= Task objective =
Output the full listing below exactly as it reads, and skip anything that is a picture.

= Source material =
------

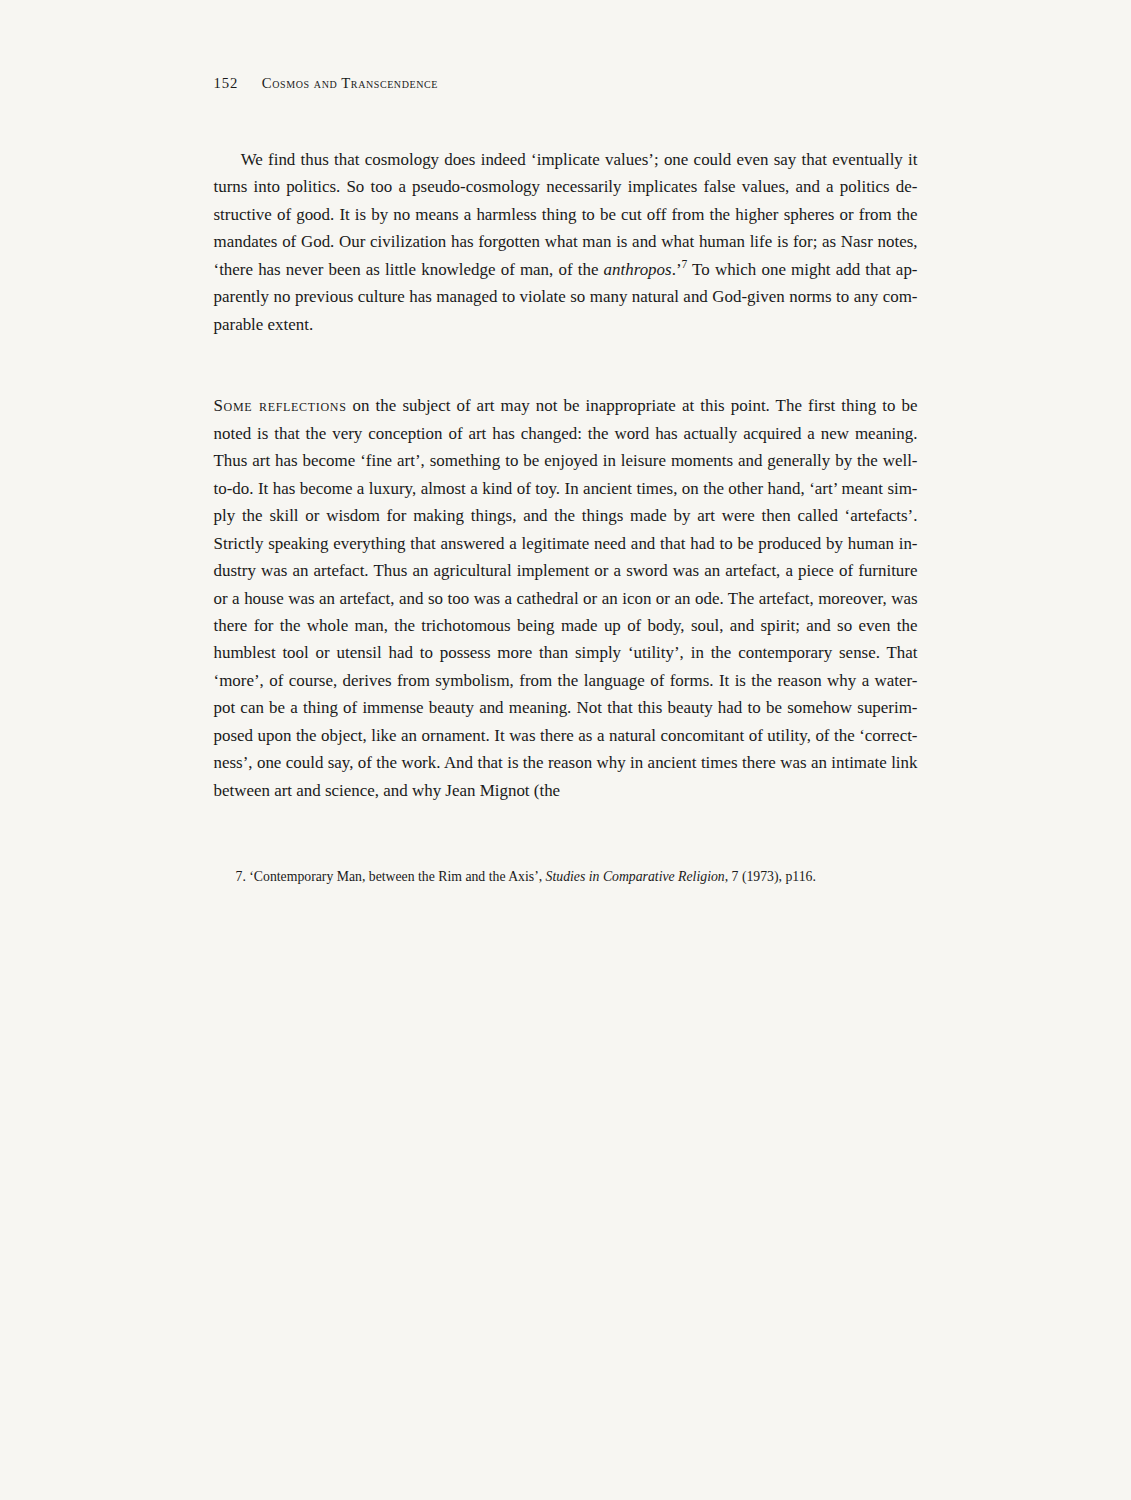152 Cosmos and Transcendence
We find thus that cosmology does indeed ‘implicate values’; one could even say that eventually it turns into politics. So too a pseudo-cosmology necessarily implicates false values, and a politics destructive of good. It is by no means a harmless thing to be cut off from the higher spheres or from the mandates of God. Our civilization has forgotten what man is and what human life is for; as Nasr notes, ‘there has never been as little knowledge of man, of the anthropos.’7 To which one might add that apparently no previous culture has managed to violate so many natural and God-given norms to any comparable extent.
Some reflections on the subject of art may not be inappropriate at this point. The first thing to be noted is that the very conception of art has changed: the word has actually acquired a new meaning. Thus art has become ‘fine art’, something to be enjoyed in leisure moments and generally by the well-to-do. It has become a luxury, almost a kind of toy. In ancient times, on the other hand, ‘art’ meant simply the skill or wisdom for making things, and the things made by art were then called ‘artefacts’. Strictly speaking everything that answered a legitimate need and that had to be produced by human industry was an artefact. Thus an agricultural implement or a sword was an artefact, a piece of furniture or a house was an artefact, and so too was a cathedral or an icon or an ode. The artefact, moreover, was there for the whole man, the trichotomous being made up of body, soul, and spirit; and so even the humblest tool or utensil had to possess more than simply ‘utility’, in the contemporary sense. That ‘more’, of course, derives from symbolism, from the language of forms. It is the reason why a water-pot can be a thing of immense beauty and meaning. Not that this beauty had to be somehow superimposed upon the object, like an ornament. It was there as a natural concomitant of utility, of the ‘correctness’, one could say, of the work. And that is the reason why in ancient times there was an intimate link between art and science, and why Jean Mignot (the
7. ‘Contemporary Man, between the Rim and the Axis’, Studies in Comparative Religion, 7 (1973), p116.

------

= Task answer =
152 Cosmos and Transcendence
We find thus that cosmology does indeed ‘implicate values’; one could even say that eventually it turns into politics. So too a pseudo-cosmology necessarily implicates false values, and a politics destructive of good. It is by no means a harmless thing to be cut off from the higher spheres or from the mandates of God. Our civilization has forgotten what man is and what human life is for; as Nasr notes, ‘there has never been as little knowledge of man, of the anthropos.’7 To which one might add that apparently no previous culture has managed to violate so many natural and God-given norms to any comparable extent.
Some reflections on the subject of art may not be inappropriate at this point. The first thing to be noted is that the very conception of art has changed: the word has actually acquired a new meaning. Thus art has become ‘fine art’, something to be enjoyed in leisure moments and generally by the well-to-do. It has become a luxury, almost a kind of toy. In ancient times, on the other hand, ‘art’ meant simply the skill or wisdom for making things, and the things made by art were then called ‘artefacts’. Strictly speaking everything that answered a legitimate need and that had to be produced by human industry was an artefact. Thus an agricultural implement or a sword was an artefact, a piece of furniture or a house was an artefact, and so too was a cathedral or an icon or an ode. The artefact, moreover, was there for the whole man, the trichotomous being made up of body, soul, and spirit; and so even the humblest tool or utensil had to possess more than simply ‘utility’, in the contemporary sense. That ‘more’, of course, derives from symbolism, from the language of forms. It is the reason why a water-pot can be a thing of immense beauty and meaning. Not that this beauty had to be somehow superimposed upon the object, like an ornament. It was there as a natural concomitant of utility, of the ‘correctness’, one could say, of the work. And that is the reason why in ancient times there was an intimate link between art and science, and why Jean Mignot (the
7. ‘Contemporary Man, between the Rim and the Axis’, Studies in Comparative Religion, 7 (1973), p116.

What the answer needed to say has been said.